Salade terre-mer
La marche contre les boues rouges lance l’année cruciale d’Alteo
Une décision de justice défavorable en janvier, une manifestation en mars, une enquête publique en avril et une date butoir en décembre : l'année 2019 est balisée par les enjeux pour l'usine d'alumine de Gardanne. Elle devra simultanément mettre aux normes son rejet en mer et convaincre de l'absence d'impact sanitaire et environnemental du stockage de boues rouges séchées à Mange-Garri.
La bauxite, venue de Guinée, dont est extraite l'alumine. (Photo d'illustration issue des archives de Marsactu)

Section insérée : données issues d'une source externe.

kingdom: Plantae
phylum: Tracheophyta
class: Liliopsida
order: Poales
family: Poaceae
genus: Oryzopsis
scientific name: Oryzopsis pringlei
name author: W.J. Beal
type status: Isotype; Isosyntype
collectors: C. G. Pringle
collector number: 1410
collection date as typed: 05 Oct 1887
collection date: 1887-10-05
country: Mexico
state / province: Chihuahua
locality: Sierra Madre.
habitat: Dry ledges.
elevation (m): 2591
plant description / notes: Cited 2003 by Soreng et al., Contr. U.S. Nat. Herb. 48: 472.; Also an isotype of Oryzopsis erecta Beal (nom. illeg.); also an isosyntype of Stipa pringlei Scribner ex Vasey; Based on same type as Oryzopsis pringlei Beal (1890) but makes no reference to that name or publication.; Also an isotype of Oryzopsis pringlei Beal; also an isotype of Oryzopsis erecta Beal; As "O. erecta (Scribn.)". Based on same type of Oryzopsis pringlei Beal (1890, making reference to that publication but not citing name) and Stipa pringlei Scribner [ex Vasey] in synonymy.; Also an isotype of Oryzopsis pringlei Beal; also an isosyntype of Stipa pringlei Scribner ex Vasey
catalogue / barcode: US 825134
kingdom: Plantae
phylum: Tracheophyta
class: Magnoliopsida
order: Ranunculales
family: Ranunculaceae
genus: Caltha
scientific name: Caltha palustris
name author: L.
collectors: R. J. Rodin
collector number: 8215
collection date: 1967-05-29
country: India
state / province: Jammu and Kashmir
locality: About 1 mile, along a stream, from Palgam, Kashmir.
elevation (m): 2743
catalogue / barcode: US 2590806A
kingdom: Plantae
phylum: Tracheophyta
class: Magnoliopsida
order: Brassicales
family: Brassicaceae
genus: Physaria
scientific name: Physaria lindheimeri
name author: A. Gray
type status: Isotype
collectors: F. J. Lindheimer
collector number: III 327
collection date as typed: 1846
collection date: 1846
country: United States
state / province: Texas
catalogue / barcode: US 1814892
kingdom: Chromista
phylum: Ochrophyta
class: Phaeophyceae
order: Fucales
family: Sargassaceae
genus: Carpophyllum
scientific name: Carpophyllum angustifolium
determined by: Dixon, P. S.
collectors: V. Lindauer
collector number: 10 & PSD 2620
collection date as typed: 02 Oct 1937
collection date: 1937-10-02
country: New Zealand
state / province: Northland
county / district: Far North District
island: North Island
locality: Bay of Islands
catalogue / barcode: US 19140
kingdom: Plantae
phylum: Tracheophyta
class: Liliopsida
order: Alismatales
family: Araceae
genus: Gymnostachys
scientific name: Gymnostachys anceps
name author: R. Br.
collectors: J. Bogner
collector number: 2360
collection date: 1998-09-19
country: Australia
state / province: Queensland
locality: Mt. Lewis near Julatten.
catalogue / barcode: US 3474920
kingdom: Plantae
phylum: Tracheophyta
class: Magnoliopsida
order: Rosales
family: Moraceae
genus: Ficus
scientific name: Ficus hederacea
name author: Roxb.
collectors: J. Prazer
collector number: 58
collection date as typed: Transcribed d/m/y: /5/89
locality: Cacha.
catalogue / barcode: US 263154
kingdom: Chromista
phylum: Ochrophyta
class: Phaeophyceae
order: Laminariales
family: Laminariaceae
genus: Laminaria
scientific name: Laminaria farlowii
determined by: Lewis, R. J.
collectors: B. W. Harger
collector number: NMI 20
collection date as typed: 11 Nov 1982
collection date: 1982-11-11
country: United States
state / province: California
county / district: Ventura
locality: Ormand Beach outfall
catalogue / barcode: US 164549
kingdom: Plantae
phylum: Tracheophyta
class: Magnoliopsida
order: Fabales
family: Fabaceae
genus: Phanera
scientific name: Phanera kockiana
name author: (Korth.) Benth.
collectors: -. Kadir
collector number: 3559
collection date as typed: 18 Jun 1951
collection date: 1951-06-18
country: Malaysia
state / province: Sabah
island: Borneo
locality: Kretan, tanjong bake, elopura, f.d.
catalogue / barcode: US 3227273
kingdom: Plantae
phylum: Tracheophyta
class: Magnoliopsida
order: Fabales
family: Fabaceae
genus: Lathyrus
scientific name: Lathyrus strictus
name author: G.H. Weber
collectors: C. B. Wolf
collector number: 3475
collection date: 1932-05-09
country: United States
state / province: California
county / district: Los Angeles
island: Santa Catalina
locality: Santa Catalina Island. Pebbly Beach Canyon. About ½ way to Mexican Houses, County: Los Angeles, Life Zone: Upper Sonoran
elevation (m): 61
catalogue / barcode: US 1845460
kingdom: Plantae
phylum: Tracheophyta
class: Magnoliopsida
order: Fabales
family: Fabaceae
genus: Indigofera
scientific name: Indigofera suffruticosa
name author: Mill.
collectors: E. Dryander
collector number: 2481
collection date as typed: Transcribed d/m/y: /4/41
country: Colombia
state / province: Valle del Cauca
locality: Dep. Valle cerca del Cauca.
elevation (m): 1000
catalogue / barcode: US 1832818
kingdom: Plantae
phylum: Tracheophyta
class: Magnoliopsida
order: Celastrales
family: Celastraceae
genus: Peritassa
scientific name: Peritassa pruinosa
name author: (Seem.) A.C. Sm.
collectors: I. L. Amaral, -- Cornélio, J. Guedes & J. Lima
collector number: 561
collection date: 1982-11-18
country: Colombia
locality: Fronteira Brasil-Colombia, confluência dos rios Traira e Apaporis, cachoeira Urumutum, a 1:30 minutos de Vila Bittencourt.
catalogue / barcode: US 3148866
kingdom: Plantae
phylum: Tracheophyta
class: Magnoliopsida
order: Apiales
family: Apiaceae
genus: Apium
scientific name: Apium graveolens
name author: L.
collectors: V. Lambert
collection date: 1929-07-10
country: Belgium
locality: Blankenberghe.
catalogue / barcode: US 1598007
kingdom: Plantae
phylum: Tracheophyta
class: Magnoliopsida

La pression ne faiblit pas. Ce dimanche, trois associations organisent à Mange-Garri une “marche contre la pollution des boues rouges”, à laquelle se joindra notamment le député européen Europe écologie les Verts José Bové. Une nouvelle étape dans la contestation à laquelle fait face l’usine d’alumine de Gardanne autour de l’impact environnemental de son activité. En février, l’un des organisateurs de la marche, l’association Zea, avait tapé fort en déchargeant des tonnes de matière rouge devant le ministère de l’écologie et le siège de l’actionnaire de l’usine Alteo. L’industriel a porté plainte, avançant qu’il s’agissait en fait de minerai de bauxite, volé sur son site de stockage, et non de déchets.
“Ça suffit de faire semblant de ne pas comprendre, de raconter délibérément des mensonges pour faire peur, s’agace Éric Duchenne, directeur opérationnel de l’usine, qui martèle que les résidus “ne sont pas toxiques, pas dangereux. On va finir par se fâcher et porter plainte pour diffamation”. L’ambiance est posée avec les militants écologistes, avant une séquence 2019 qui s’annonce intense.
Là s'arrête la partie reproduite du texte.